Strano ! Per me, salvo in ambito militare, non sento come importante la componente di aggregazione di "mobiliser", anzi, nel senso figurato non la vedo neanche nelle definizioni da me linkate (sempre fuori ambito militare) . Attribuisco alla parola il valore generale di "far muovere" o "necessitare" . Poi ho guardato in rete un "dictionnaire des synomymes" e devo riconoscere che lí primeggia il concetto di pluralità .
La lingua evolve e io rimango incagliato ...


----------



## Anaiss

Penso sia un fatto di percezione personale..Quante volte mi capita di cadere dalle nuvole..


----------



## vlaparakob_italiurad

Vengo avvisato per mail che ci sono nuovi interventi e vedo uno scroscio di post, eh eh...
E dire "ricordo mobilitante"?


----------



## Anaiss

Può essere, dai un occhio all'uso (che mi ha sorpreso) e facci sapere la soluzione finale!


----------



## matoupaschat

Ultimo mio tentativo, senza troppa convinzione : un ricordo coinvolgente ???


----------



## Kinoka

Anche io faccio un'ultima prova (ma devo dire che rubo l'idea di base a te matoupaschat )
Pensavo: _"Un ricordo aggregativo"...(_Non sono convinta che l'uso fatto sia corretto pero!)

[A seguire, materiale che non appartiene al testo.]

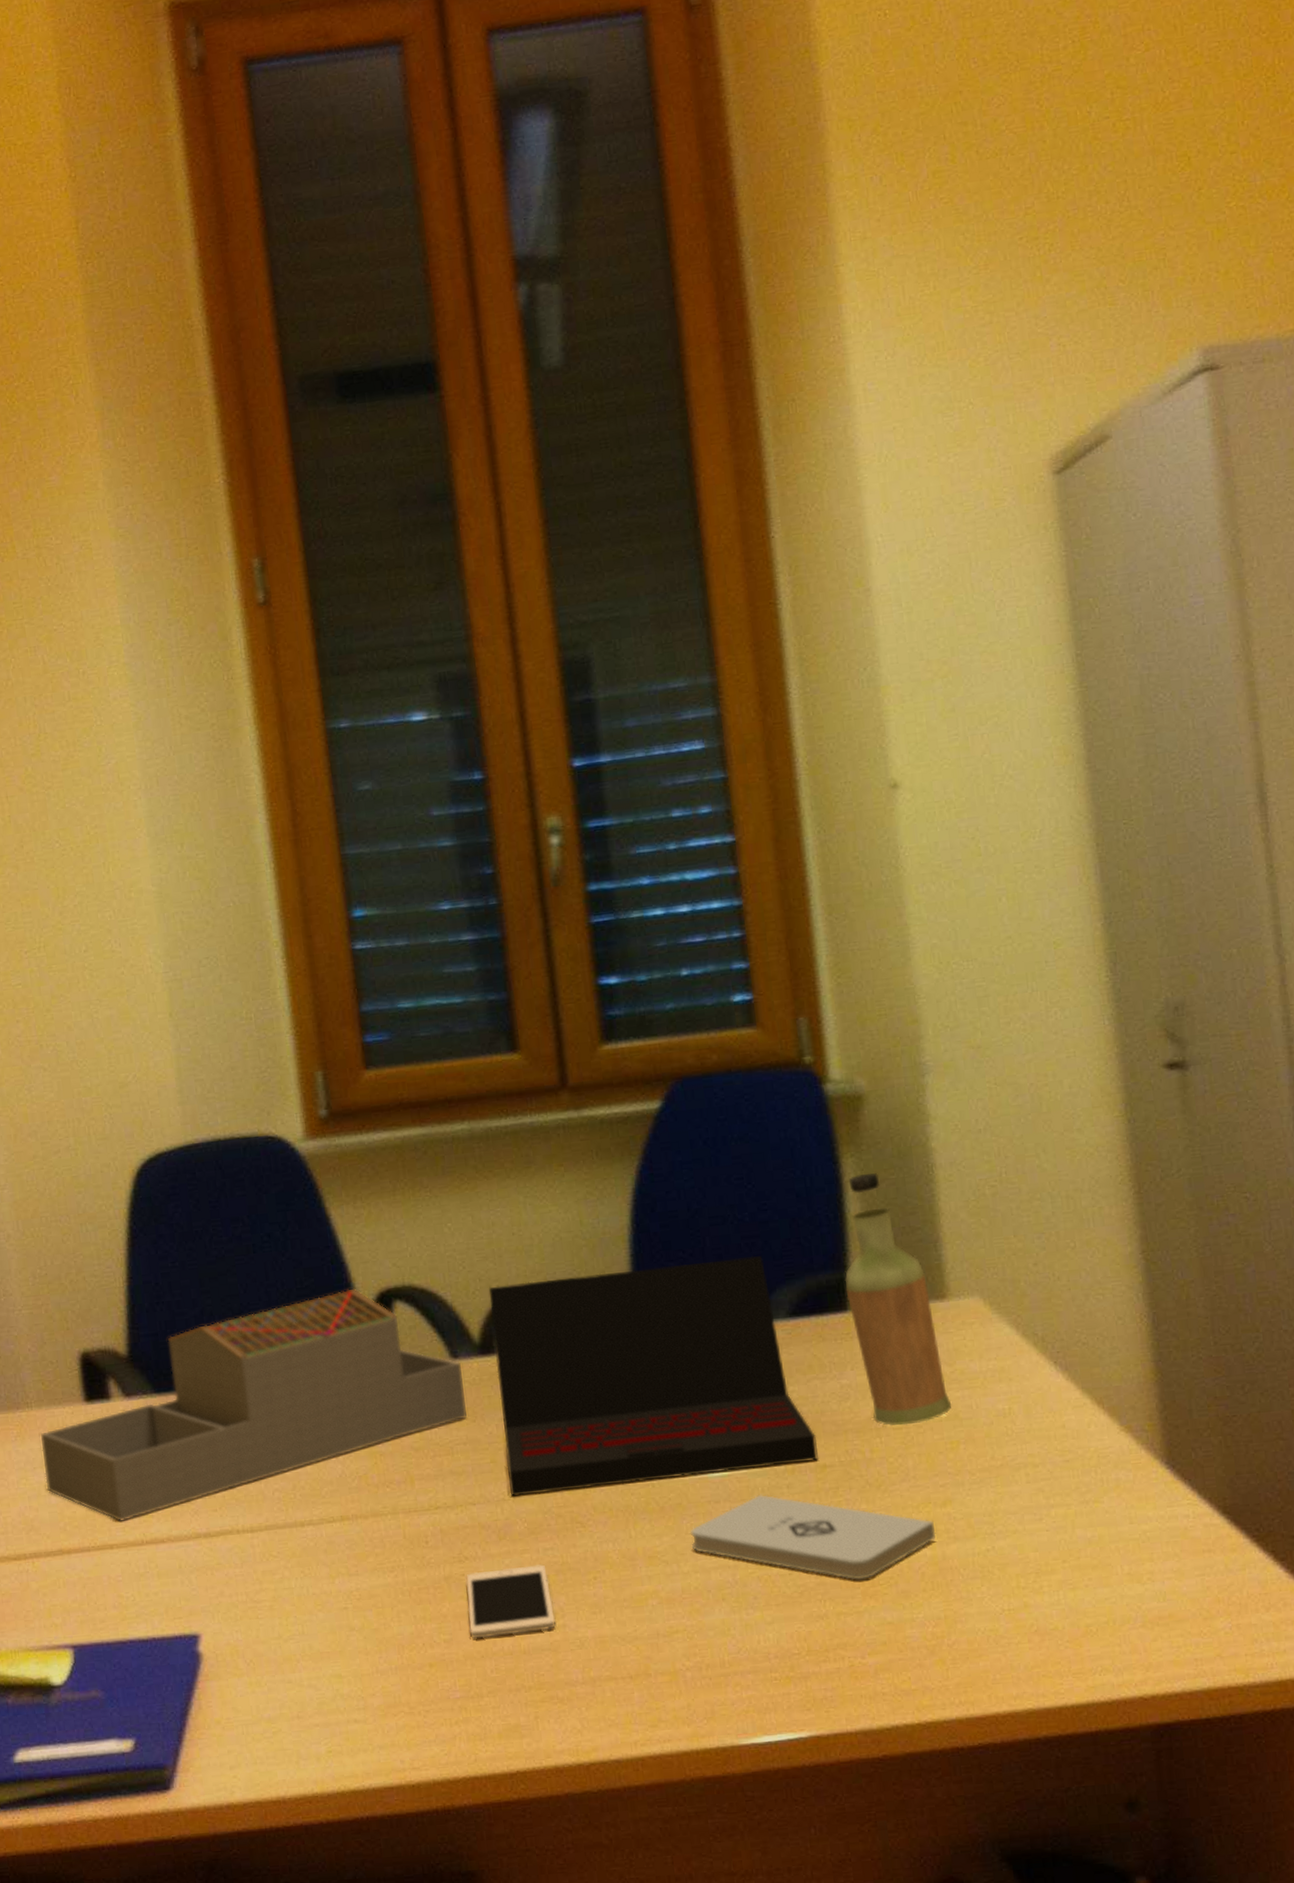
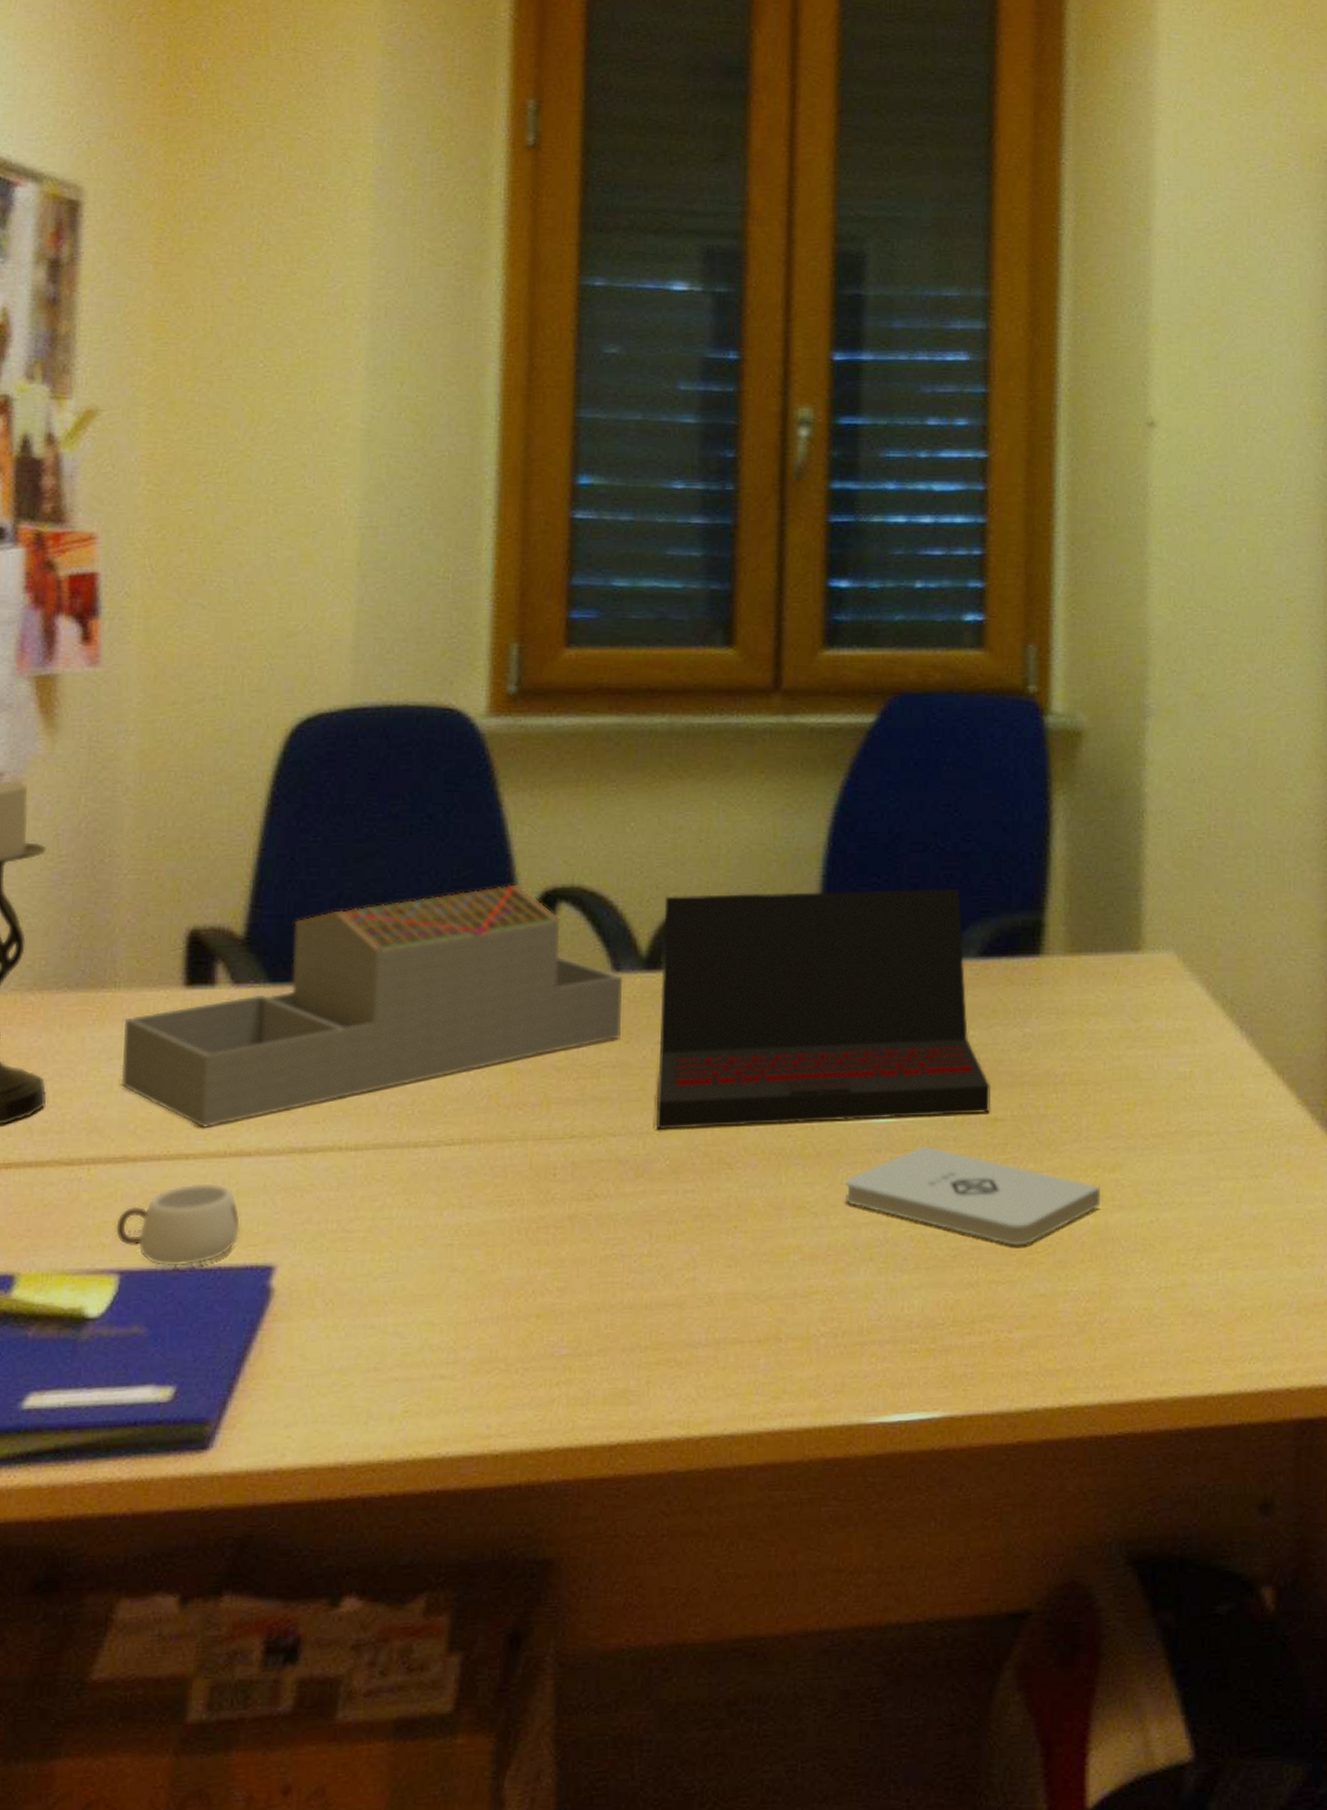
mug: none [62,1567,166,1640] -> present [114,1183,241,1267]
cell phone: present [466,1564,556,1638] -> none [587,1208,685,1287]
bottle: present [844,1172,952,1427] -> none [1040,812,1134,1082]

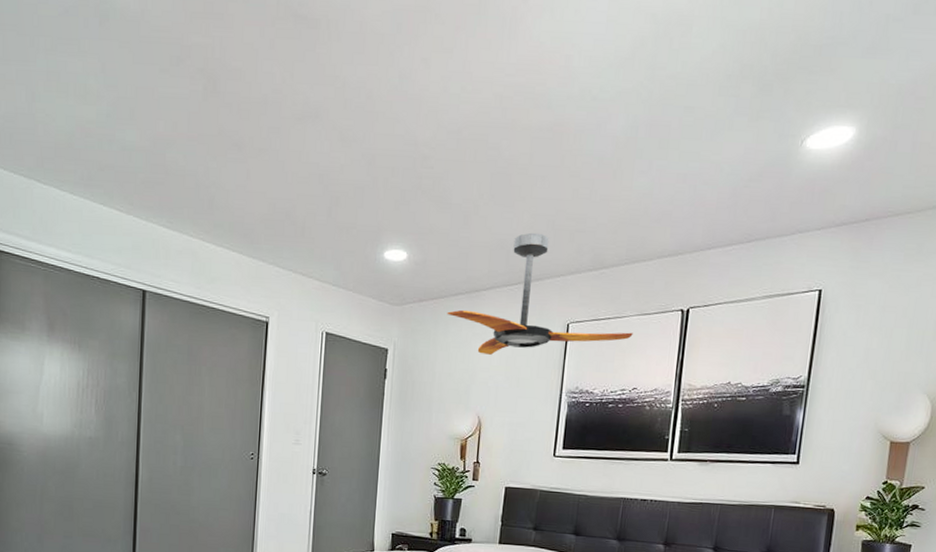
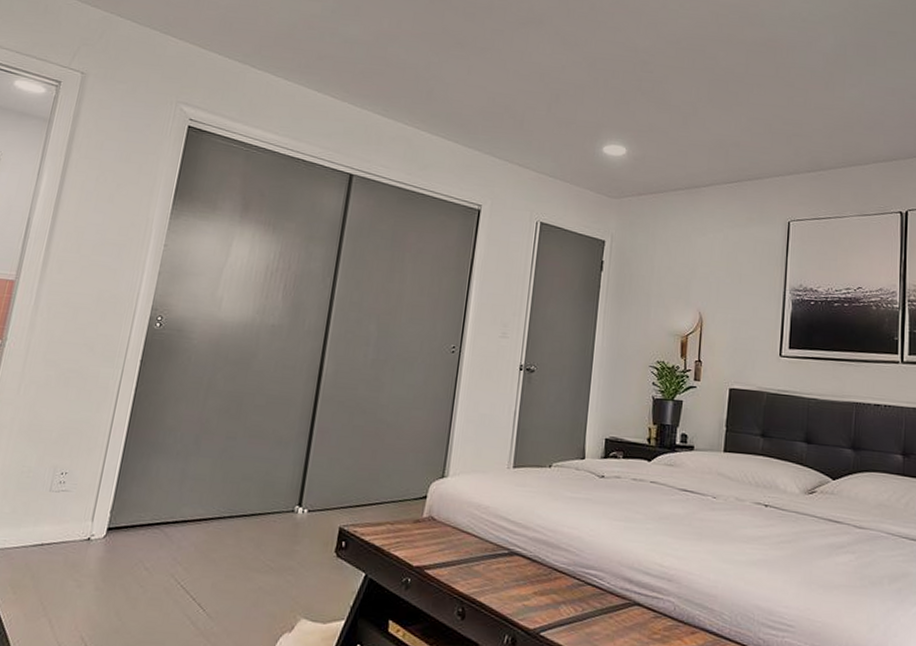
ceiling fan: present [447,232,633,355] -> none [666,134,854,250]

Passo e chiudo (forse) fino al risultato finale!


----------



## vlaparakob_italiurad

Vi ringrazio tutti! 
Di questo thread conserverò un ricordo "mobilisateur"... eh eh


----------



## Anaiss

E non ci dici nulla sulla tua scelta finale?
Ormai mi ero appassionata..


----------



## vlaparakob_italiurad

Eh eh, guarda, per ora ho scritto "mobilitante" ma credo che alla fine opterò o per "coinvolgente" o per "stimolante"...
A dir la verità sono ancora in forte dubbio!


----------